Moreover, it is not just loans that banks can leverage on their massive balance sheets; they can also offer discounts and other services such as Buy Now, Pay Later (BNPL), a form of mobile hire purchase.
“The telcos (working with banks) came and put a value-add to payments. And now, what we have realized is customers are asking, ‘What is the next value-add to what we are doing now?’ And that is the loan,” Gachora said.
Analysts say the introduction of the bank-led paybill numbers as a rival to the paybill and ATM numbers provided by telecoms companies represents a new frontier in the battle for the country’s vast mobile money payments landscape.
KCB, the country’s largest bank by assets, is the latest to launch its paybill number, which it claims has zero transaction fees. Equity Bank’s paybill number has already been a major rival to Safaricom’s till number in the market, earning the lender massive revenues in fees. But it also charges less than Safaricom.
“The key downside for payment using telcos has been the cost despite the convenience. Banks are starting to catch up to get into the game. When you are a follower in innovation and need to build some sort of scale, pricing is an important lever,” says Eric Musau, a financial analyst who heads upmarket research at Standard Investment Bank in Nairobi.

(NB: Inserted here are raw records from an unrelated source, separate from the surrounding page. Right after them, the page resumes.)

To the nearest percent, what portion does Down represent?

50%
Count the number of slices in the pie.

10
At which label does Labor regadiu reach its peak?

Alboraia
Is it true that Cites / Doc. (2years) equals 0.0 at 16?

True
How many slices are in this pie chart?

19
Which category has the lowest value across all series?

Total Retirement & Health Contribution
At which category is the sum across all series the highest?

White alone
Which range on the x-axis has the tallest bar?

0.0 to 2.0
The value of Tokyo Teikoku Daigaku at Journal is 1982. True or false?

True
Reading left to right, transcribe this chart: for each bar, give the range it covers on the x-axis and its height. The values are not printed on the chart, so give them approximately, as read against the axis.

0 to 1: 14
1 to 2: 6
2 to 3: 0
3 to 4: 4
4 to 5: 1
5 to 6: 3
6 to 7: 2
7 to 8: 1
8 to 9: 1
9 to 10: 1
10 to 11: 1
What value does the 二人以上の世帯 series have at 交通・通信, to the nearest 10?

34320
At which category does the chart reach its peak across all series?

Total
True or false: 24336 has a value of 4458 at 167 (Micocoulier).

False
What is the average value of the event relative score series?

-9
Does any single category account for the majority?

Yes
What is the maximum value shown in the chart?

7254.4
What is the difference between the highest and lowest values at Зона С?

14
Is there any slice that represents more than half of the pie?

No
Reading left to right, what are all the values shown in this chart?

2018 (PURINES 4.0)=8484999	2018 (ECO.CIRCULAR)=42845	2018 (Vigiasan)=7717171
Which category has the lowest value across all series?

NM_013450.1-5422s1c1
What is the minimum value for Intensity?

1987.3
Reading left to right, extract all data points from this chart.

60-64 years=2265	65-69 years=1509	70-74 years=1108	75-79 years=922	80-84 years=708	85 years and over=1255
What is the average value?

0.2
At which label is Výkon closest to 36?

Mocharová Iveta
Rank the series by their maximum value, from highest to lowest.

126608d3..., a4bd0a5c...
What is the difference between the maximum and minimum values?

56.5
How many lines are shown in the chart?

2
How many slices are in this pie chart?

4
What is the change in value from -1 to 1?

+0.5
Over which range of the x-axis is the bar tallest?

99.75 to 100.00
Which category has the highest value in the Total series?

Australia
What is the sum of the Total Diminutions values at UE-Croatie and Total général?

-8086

Despite the relatively higher costs on the telcos’ mobile money platforms, the battle for dominance in the mobile payments market may have taken a new turn after the Central Bank of Kenya (CBK) allowed Safaricom and Airtel to increase the daily transaction limits on their mobile money platforms to Sh500,000, strengthening their ability to compete with commercial banks in the lucrative digital payments market.
Individuals and businesses will also be allowed to hold half a million shillings in their telco wallets as mobile money evolves from person-to-person payments to an e-commerce tool. Previously, users were allowed to hold up to Sh300,000 in their wallets.
“The underlying ecosystem of Mpesa is very strong. If you see the volumes, they are growing 32.0 percent, value is growing 32.0 percent. The number of transactions per customer per month is growing by 16.0 percent and this means that customers are finding more and more use cases for them to use Mpesa. So, I am not at all worried about the Mpesa business,” says Dilip Pal.
The apex bank, CBK, expects mobile money to continue to consolidate its position as a fast-growing alternative to cash and traditional electronic payments such as cheques in Kenya’s payments ecosystem.
“The volume and value of cheques continues to decline relative to the size of the economy, as individuals and businesses increasingly use other electronic payment instruments such as the Kenya Electronic Payments Settlement System and mobile money.
In 2010, the value of cheques was Sh1.8 trillion or 57 per cent of GDP. This has steadily declined to the current level of 22 per cent in 2021,” the CBK said.